## PASSAGE
Begin
The SAT and ACT exams were developed precisely because high school performance doesn’t tell you that much about how a student will do in college. In the United States, there are dramatic differences between secondary schools, even within the same city. Fore example, in Florida’s Miami-Dade County, 86 percent of students at Coral Reef Senior High school achieved the minimum proficiency level in a state wide math test, compared to only 3 percent of students at Miami Douglas MacArthur Senior High school. So, goes a 3.0 GPA at Coral Reef mean the same thing as a 3.0 GPA at Douglas MacArthur? Of course not. And this is why high school grades are poor predictors of college success It is impossible for universities to compare applicants across different high schools based on their GPA.
The SAT and ACT tests have been subject to massive validation efforts by some of the best industrial psychologists in the world. No, the validity isn’t perfect, but it’s better than anything else researchers have been able to identify, including high school achievement. The reason is that these tests are carefully developed and validated, and all applicants take the same basic test. So, we don’t have the apples and oranges problem we do with high school grades. By the same token, the GRE also works well. The authors of an analysis of 1,753 independent samples of the GRE (on 82,659 graduate students) concluded. The GRE is valid across disciplines for a variety of important criterion measures and not just 1st year graduate grade point average as is often assumed.
In terms of bias, the research shows that, although African Americans do score lower on the test, the test results predict college success as well for African Americans as they do for Caucasians. So, the tests are not biased. Women do tend to score lower on the math part, but that is offset by the fact that they tend to score higher on the verbal part.
Finally, evidence indicates that test preparation courses do help somewhat. But the benefit is modest, and evidence suggests that the existence of such courses has done nothing to underline the validity of the SAT, ASCT, or GRE.
End
## THINGS TO DO
1 - Translate this sentence from the passage on admission tests into Spanish: "In the United States, there are dramatic differences between secondary schools, even within the same city."
2 - According to the passage on admission tests, how many independent samples of the GRE did the analysis cover?
The data on clock faces has no part in this.

[Dataset items]
Begin
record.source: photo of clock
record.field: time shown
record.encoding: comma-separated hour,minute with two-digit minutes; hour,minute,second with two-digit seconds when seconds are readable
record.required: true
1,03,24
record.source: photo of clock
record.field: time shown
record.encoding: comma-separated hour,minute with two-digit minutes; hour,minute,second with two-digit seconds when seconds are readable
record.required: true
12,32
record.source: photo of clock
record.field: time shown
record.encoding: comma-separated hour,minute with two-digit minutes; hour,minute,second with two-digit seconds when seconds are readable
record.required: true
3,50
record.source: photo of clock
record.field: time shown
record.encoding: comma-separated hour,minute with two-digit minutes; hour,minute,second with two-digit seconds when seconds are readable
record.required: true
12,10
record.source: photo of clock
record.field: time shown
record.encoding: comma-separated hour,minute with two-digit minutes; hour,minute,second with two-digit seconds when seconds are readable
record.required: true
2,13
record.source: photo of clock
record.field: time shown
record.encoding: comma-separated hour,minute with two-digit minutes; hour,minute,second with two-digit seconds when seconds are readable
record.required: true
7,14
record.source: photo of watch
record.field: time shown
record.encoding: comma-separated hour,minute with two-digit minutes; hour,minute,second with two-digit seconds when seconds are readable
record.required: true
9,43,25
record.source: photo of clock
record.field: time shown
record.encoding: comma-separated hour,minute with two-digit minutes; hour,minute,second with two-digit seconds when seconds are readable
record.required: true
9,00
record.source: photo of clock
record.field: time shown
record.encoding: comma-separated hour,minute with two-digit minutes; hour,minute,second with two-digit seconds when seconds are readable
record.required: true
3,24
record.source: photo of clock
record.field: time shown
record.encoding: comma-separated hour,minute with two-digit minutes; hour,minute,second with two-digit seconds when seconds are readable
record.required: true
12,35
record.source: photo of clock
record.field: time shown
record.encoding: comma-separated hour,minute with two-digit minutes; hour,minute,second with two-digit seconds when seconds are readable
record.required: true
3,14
End
## ANSWERS BY TASK
1 - En los Estados Unidos, hay diferencias drásticas entre las escuelas secundarias, incluso dentro de la misma ciudad.

2 - 1,753 independent samples.